Quoted passage:
····················

For any others, note, this is causing me production issues at

. Here is the stack trace from my Play app:

play.api.http.HttpErrorHandlerExceptions$$anon$1: Execution exception[[MissingBackpressureException: null]]
        at play.api.http.HttpErrorHandlerExceptions$.throwableToUsefulException(HttpErrorHandler.scala:255)
        at play.api.http.DefaultHttpErrorHandler.onServerError(HttpErrorHandler.scala:182)
        at play.core.server.AkkaHttpServer$$anonfun$2.applyOrElse(AkkaHttpServer.scala:310)
        at play.core.server.AkkaHttpServer$$anonfun$2.applyOrElse(AkkaHttpServer.scala:308)
        at scala.concurrent.Future.$anonfun$recoverWith$1(Future.scala:414)
        at scala.concurrent.impl.Promise.$anonfun$transformWith$1(Promise.scala:37)
        at scala.concurrent.impl.CallbackRunnable.run(Promise.scala:60)
        at akka.dispatch.BatchingExecutor$AbstractBatch.processBatch(BatchingExecutor.scala:55)
        at akka.dispatch.BatchingExecutor$BlockableBatch.$anonfun$run$1(BatchingExecutor.scala:91)
        at scala.runtime.java8.JFunction0$mcV$sp.apply(JFunction0$mcV$sp.java:12)
Caused by: rx.exceptions.MissingBackpressureException: null
        at rx.internal.util.RxRingBuffer.onNext(RxRingBuffer.java:353)
        at rx.internal.operators.OperatorMerge$MergeSubscriber.queueScalar(OperatorMerge.java:379)
        at rx.internal.operators.OperatorMerge$MergeSubscriber.tryEmit(OperatorMerge.java:361)
        at rx.internal.operators.OperatorMerge$InnerSubscriber.onNext(OperatorMerge.java:846)
        at rx.internal.operators.OnSubscribeDoOnEach$DoOnEachSubscriber.onNext(OnSubscribeDoOnEach.java:101)
        at com.github.pgasync.impl.PgConnection$1.onNext(PgConnection.java:130)
        at com.github.pgasync.impl.PgConnection$1.onNext(PgConnection.java:121)
        at com.github.pgasync.impl.netty.NettyPgProtocolStream$1.onNext(NettyPgProtocolStream.java:204)
        at com.github.pgasync.impl.netty.NettyPgProtocolStream$5.channelRead(NettyPgProtocolStream.java:304)
        at io.netty.channel.AbstractChannelHandlerContext.invokeChannelRead(AbstractChannelHandlerContext.java:373)

Not really sure what to do about it (working on moving to another lib) but figured I'd post the stack trace to help anyone else Googling.

····················

Sources of plain-text documents

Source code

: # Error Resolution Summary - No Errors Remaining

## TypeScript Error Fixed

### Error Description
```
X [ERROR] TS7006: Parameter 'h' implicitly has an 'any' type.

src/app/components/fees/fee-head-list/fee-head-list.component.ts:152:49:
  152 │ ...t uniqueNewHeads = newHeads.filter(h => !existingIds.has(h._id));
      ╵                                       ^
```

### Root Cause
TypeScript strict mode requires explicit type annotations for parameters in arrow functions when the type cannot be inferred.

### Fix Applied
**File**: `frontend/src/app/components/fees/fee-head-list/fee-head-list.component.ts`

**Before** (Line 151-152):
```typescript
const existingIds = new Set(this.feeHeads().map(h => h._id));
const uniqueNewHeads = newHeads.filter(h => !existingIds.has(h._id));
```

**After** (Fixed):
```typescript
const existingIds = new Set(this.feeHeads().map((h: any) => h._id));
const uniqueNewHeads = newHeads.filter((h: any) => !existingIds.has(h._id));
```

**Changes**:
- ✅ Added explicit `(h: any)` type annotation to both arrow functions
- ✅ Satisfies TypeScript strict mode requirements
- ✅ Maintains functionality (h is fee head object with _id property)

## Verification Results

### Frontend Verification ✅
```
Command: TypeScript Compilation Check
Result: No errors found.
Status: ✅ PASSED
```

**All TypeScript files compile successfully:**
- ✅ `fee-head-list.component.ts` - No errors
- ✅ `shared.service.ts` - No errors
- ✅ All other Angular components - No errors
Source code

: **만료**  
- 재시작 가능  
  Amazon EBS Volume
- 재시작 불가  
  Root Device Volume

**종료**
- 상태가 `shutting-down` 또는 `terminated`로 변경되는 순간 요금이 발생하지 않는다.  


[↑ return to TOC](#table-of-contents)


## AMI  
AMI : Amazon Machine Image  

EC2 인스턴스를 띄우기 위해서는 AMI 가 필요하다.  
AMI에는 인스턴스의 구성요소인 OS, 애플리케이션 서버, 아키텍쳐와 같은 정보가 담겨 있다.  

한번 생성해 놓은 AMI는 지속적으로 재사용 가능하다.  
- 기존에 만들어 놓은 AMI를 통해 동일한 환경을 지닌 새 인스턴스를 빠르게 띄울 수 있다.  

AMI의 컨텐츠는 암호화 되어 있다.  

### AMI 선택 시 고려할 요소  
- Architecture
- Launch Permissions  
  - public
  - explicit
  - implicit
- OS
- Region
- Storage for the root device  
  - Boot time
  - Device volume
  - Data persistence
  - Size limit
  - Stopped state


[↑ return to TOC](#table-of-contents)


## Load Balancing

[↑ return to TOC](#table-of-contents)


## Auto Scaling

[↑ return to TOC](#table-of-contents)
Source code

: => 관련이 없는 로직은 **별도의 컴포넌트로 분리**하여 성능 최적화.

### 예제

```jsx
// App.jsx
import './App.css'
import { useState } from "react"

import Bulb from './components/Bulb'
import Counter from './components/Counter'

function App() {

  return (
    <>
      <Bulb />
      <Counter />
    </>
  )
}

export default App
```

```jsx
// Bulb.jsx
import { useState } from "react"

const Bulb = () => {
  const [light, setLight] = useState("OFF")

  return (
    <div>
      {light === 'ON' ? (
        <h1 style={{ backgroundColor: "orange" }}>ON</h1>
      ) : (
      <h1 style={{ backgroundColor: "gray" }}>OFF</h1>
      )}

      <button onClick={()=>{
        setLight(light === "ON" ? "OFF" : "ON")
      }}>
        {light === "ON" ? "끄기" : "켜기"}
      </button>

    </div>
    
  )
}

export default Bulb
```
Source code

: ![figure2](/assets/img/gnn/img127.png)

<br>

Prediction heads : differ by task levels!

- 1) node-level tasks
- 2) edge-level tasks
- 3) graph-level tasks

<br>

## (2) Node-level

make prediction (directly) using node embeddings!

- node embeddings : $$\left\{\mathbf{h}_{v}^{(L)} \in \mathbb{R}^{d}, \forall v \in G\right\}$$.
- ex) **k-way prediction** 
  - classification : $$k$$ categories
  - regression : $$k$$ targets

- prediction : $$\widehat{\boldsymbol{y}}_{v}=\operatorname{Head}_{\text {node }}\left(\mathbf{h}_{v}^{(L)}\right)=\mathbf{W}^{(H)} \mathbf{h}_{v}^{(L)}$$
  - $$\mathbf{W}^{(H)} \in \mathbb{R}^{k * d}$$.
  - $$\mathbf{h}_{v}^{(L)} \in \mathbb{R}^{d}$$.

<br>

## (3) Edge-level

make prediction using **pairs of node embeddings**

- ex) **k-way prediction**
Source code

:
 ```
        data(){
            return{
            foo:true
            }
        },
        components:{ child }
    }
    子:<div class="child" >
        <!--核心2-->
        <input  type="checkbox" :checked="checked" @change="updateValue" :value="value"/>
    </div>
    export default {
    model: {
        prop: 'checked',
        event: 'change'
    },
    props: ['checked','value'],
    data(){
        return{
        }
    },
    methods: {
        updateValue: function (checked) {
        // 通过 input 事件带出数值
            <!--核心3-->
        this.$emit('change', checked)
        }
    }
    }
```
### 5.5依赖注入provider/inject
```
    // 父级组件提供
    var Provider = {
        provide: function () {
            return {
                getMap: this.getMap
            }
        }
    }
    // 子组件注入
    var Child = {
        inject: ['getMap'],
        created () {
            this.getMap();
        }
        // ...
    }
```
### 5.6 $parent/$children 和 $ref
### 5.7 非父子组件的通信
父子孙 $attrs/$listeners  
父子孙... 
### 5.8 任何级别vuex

····················

Task instructions:
1. Echo the Play app error post from "For any others, note, this" to "at scala.concurrent.impl.CallbackRunnable.run(Promise.scala:60)".
2. Put this sentence from the Play app error post into Spanish: "Not really sure what to do about it (working on moving to another lib) but figured I'd post the stack trace to help anyone else Googling."

Exercise answers:
1.
For any others, note, this is causing me production issues at

. Here is the stack trace from my Play app:

play.api.http.HttpErrorHandlerExceptions$$anon$1: Execution exception[[MissingBackpressureException: null]]
        at play.api.http.HttpErrorHandlerExceptions$.throwableToUsefulException(HttpErrorHandler.scala:255)
        at play.api.http.DefaultHttpErrorHandler.onServerError(HttpErrorHandler.scala:182)
        at play.core.server.AkkaHttpServer$$anonfun$2.applyOrElse(AkkaHttpServer.scala:310)
        at play.core.server.AkkaHttpServer$$anonfun$2.applyOrElse(AkkaHttpServer.scala:308)
        at scala.concurrent.Future.$anonfun$recoverWith$1(Future.scala:414)
        at scala.concurrent.impl.Promise.$anonfun$transformWith$1(Promise.scala:37)
        at scala.concurrent.impl.CallbackRunnable.run(Promise.scala:60)

2. No estoy muy seguro de qué hacer al respecto (estoy trabajando en pasarme a otra biblioteca), pero pensé en publicar la traza de la pila para ayudar a cualquier otra persona que lo busque en Google.